The negotiation Trump refers to is between individual Medicare Part D prescription drug plans – administered by private insurers – and drugmakers. His proposal does not include asking Congress to allow Medicare to negotiate with pharmaceutical firms. 

With 60 million beneficiaries, Medicare is the single largest purchaser of prescription drugs in the United States. It is prohibited by law from negotiating prices with pharmaceutical firms.

“AARP is encouraged that the president is focusing attention on lowering prescription drug prices,” says Nancy LeaMond, AARP’s executive vice president and chief advocacy and engagement officer. “High-priced drugs hurt everyone, and seniors, who on average takes 4.5 medications a month, are particularly vulnerable.”

According to a fact sheet released by the White House, the Health and Human Services department (HHS) can implement many of the changes without congressional action. Trump also said he plans to send a health bill to Congress in the coming weeks, but gave no specifics about what might be in the proposal. 
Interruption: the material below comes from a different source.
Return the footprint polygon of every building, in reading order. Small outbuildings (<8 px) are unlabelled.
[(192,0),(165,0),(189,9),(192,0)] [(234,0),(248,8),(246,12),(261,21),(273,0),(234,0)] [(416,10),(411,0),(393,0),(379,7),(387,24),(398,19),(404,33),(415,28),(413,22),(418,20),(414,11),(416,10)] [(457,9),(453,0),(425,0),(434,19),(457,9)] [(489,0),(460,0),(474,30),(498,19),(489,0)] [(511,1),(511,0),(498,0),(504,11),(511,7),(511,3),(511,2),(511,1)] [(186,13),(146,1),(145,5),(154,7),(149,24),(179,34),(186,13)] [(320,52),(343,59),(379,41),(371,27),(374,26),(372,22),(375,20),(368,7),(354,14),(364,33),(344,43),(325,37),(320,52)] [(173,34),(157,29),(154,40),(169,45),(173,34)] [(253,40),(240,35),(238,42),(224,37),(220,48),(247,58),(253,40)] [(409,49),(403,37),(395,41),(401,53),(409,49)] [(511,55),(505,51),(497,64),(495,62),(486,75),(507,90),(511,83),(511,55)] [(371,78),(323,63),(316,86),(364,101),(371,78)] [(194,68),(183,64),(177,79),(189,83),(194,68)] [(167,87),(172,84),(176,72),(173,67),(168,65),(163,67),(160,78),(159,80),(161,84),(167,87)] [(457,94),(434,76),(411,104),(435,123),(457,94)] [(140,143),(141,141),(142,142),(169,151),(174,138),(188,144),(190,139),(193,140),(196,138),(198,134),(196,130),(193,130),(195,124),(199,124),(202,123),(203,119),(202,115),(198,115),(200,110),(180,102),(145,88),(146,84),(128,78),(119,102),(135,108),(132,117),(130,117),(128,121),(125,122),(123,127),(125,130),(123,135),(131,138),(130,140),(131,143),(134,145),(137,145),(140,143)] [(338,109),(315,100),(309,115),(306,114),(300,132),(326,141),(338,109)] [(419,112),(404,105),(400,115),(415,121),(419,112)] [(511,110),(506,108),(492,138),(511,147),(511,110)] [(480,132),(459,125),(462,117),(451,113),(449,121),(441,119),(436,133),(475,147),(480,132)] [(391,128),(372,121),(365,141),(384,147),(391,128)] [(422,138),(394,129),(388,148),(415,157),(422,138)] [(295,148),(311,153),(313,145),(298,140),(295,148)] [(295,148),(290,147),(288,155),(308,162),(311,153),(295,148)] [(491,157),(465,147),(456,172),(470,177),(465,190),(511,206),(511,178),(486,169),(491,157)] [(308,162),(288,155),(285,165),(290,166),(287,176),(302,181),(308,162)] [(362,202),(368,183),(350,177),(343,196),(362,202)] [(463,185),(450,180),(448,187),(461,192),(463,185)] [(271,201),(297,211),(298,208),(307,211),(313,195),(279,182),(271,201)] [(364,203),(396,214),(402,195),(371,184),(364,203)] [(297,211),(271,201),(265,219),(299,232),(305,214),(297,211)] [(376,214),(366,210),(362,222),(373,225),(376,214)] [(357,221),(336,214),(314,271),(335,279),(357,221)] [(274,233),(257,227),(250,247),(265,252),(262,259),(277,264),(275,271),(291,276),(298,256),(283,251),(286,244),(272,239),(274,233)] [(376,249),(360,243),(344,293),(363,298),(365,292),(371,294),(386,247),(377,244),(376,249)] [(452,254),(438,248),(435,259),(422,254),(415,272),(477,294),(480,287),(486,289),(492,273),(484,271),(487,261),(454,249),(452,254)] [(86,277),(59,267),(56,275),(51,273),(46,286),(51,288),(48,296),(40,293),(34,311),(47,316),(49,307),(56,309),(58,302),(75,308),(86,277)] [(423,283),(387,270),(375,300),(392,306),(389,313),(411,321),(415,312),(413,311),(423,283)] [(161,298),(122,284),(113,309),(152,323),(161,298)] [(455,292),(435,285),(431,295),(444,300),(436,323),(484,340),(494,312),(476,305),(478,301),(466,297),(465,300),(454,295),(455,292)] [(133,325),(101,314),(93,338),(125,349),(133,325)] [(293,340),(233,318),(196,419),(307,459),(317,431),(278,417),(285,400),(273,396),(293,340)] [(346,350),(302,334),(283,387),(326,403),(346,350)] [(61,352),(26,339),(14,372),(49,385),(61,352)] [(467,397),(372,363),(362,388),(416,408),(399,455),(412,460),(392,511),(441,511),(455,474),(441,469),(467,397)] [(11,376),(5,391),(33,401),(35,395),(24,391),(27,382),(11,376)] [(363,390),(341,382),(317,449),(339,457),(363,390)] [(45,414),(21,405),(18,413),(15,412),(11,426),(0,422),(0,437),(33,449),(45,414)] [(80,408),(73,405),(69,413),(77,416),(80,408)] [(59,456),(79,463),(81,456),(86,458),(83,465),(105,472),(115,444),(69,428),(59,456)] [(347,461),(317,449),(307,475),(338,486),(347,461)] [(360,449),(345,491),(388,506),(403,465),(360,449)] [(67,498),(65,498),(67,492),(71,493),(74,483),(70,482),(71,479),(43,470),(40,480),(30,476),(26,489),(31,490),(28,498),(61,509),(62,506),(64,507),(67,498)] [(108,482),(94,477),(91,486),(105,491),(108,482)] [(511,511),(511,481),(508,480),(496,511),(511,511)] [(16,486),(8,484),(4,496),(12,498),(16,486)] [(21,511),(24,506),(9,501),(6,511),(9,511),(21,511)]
After the president’s remarks, HHS Secretary Alex Azar said he would immediately direct the Food and Drug Administration to “look into” requiring pharmaceutical companies to disclose drug prices in their television ads.  The blueprint also calls for speeding access of generic and biologic drugs to market and taking steps to end the “gaming” of the drug patent process – when brand name manufacturers find ways to delay the sale of less expensive generic versions of their medicines.

LeaMond says that AARP welcomes “a broad look across the entire drug supply chain to find ways to help drive down drug prices.”  AARP also urges the safe importation of lower-priced drugs and greater transparency in prescription drug pricing

“AARP also strongly believes that it is critical that any proposals to lower prescription drug costs don’t simply shift the costs around in the health care system without addressing the root problem: the prices set by pharmaceutical companies, says LeaMond.